* DETALHES DA TAREFA: Por favor, copie as linhas abaixo tal como estão, sem mudar nada, e deixe as imagens fora da resposta.

'''

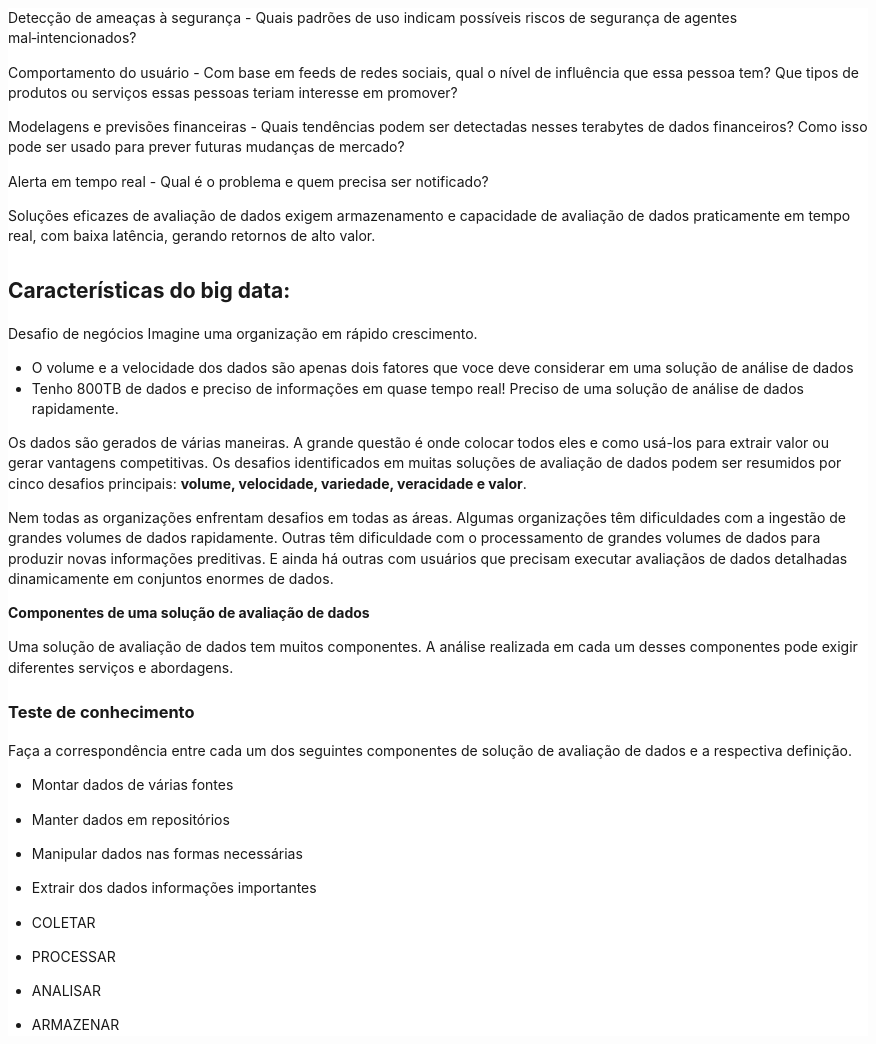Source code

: Detecção de ameaças à segurança - Quais padrões de uso indicam possíveis riscos de segurança de agentes mal‑intencionados?

Comportamento do usuário - Com base em feeds de redes sociais, qual o nível de influência que essa pessoa tem? Que tipos de produtos ou serviços essas pessoas teriam interesse em promover?

Modelagens e previsões financeiras - Quais tendências podem ser detectadas nesses terabytes de dados financeiros? Como isso pode ser usado para prever futuras mudanças de mercado?

Alerta em tempo real - Qual é o problema e quem precisa ser notificado?


Soluções eficazes de avaliação de dados exigem armazenamento e capacidade de avaliação de dados praticamente em tempo real, 
com baixa latência, gerando retornos de alto valor.

## Características do big data:

Desafio de negócios
Imagine uma organização em rápido crescimento. 
- O volume e a velocidade dos dados são apenas dois fatores que voce deve considerar em uma solução de análise de dados
- Tenho 800TB de dados e preciso de informações em quase tempo real! Preciso de uma solução de análise de dados rapidamente.

Os dados são gerados de várias maneiras. A grande questão é onde colocar todos eles e como usá-los para extrair valor ou gerar vantagens competitivas. Os desafios identificados em muitas soluções de avaliação de dados podem ser resumidos por cinco desafios principais: **volume, velocidade, variedade, veracidade e valor**.

Nem todas as organizações enfrentam desafios em todas as áreas. Algumas organizações têm dificuldades com a ingestão de grandes volumes de dados rapidamente. Outras têm dificuldade com o processamento de grandes volumes de dados para produzir novas informações preditivas. E ainda há outras com usuários que precisam executar avaliaçãos de dados detalhadas dinamicamente em conjuntos enormes de dados. 

**Componentes de uma solução de avaliação de dados**

Uma solução de avaliação de dados tem muitos componentes. A análise realizada em cada um desses componentes pode exigir diferentes serviços e abordagens. 

### Teste de conhecimento

Faça a correspondência entre cada um dos seguintes componentes de solução de avaliação de dados e a respectiva definição.

- Montar dados de várias fontes
- Manter dados em repositórios
- Manipular dados nas formas necessárias
- Extrair dos dados informações importantes

- COLETAR
- PROCESSAR
- ANALISAR
- ARMAZENAR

'''

* RESPOSTA DO EXERCÍCIO:
Source code

: Detecção de ameaças à segurança - Quais padrões de uso indicam possíveis riscos de segurança de agentes mal‑intencionados?

Comportamento do usuário - Com base em feeds de redes sociais, qual o nível de influência que essa pessoa tem? Que tipos de produtos ou serviços essas pessoas teriam interesse em promover?

Modelagens e previsões financeiras - Quais tendências podem ser detectadas nesses terabytes de dados financeiros? Como isso pode ser usado para prever futuras mudanças de mercado?

Alerta em tempo real - Qual é o problema e quem precisa ser notificado?


Soluções eficazes de avaliação de dados exigem armazenamento e capacidade de avaliação de dados praticamente em tempo real, 
com baixa latência, gerando retornos de alto valor.

## Características do big data:

Desafio de negócios
Imagine uma organização em rápido crescimento. 
- O volume e a velocidade dos dados são apenas dois fatores que voce deve considerar em uma solução de análise de dados
- Tenho 800TB de dados e preciso de informações em quase tempo real! Preciso de uma solução de análise de dados rapidamente.

Os dados são gerados de várias maneiras. A grande questão é onde colocar todos eles e como usá-los para extrair valor ou gerar vantagens competitivas. Os desafios identificados em muitas soluções de avaliação de dados podem ser resumidos por cinco desafios principais: **volume, velocidade, variedade, veracidade e valor**.

Nem todas as organizações enfrentam desafios em todas as áreas. Algumas organizações têm dificuldades com a ingestão de grandes volumes de dados rapidamente. Outras têm dificuldade com o processamento de grandes volumes de dados para produzir novas informações preditivas. E ainda há outras com usuários que precisam executar avaliaçãos de dados detalhadas dinamicamente em conjuntos enormes de dados. 

**Componentes de uma solução de avaliação de dados**

Uma solução de avaliação de dados tem muitos componentes. A análise realizada em cada um desses componentes pode exigir diferentes serviços e abordagens. 

### Teste de conhecimento

Faça a correspondência entre cada um dos seguintes componentes de solução de avaliação de dados e a respectiva definição.

- Montar dados de várias fontes
- Manter dados em repositórios
- Manipular dados nas formas necessárias
- Extrair dos dados informações importantes

- COLETAR
- PROCESSAR
- ANALISAR
- ARMAZENAR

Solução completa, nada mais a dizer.